EXERCISE GOAL =
Please repeat the text of these rows, swapping "Farba" for "Odtieň" and keeping everything else unchanged. Leave out the pictures.

AVAILABLE DATA =
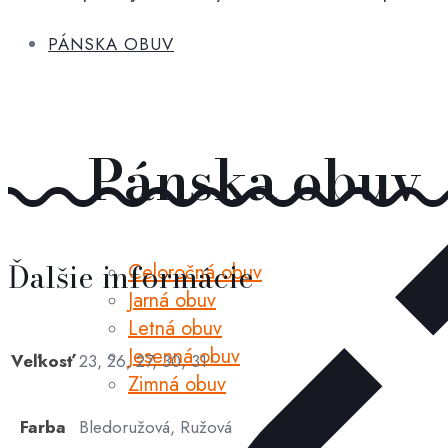
candy
PÁNSKA OBUV
Pánska obuv
Ďalšie informácie
Celoročná obuv
Jarná obuv
Letná obuv
Jesenná obuv
Veľkosť
23, 26, 27, 30, 31
Zimná obuv
Farba
Bledoružová, Ružová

FINISHED TASK =
candy
PÁNSKA OBUV
Pánska obuv
Ďalšie informácie
Celoročná obuv
Jarná obuv
Letná obuv
Jesenná obuv
Veľkosť
23, 26, 27, 30, 31
Zimná obuv
Odtieň
Bledoružová, Ružová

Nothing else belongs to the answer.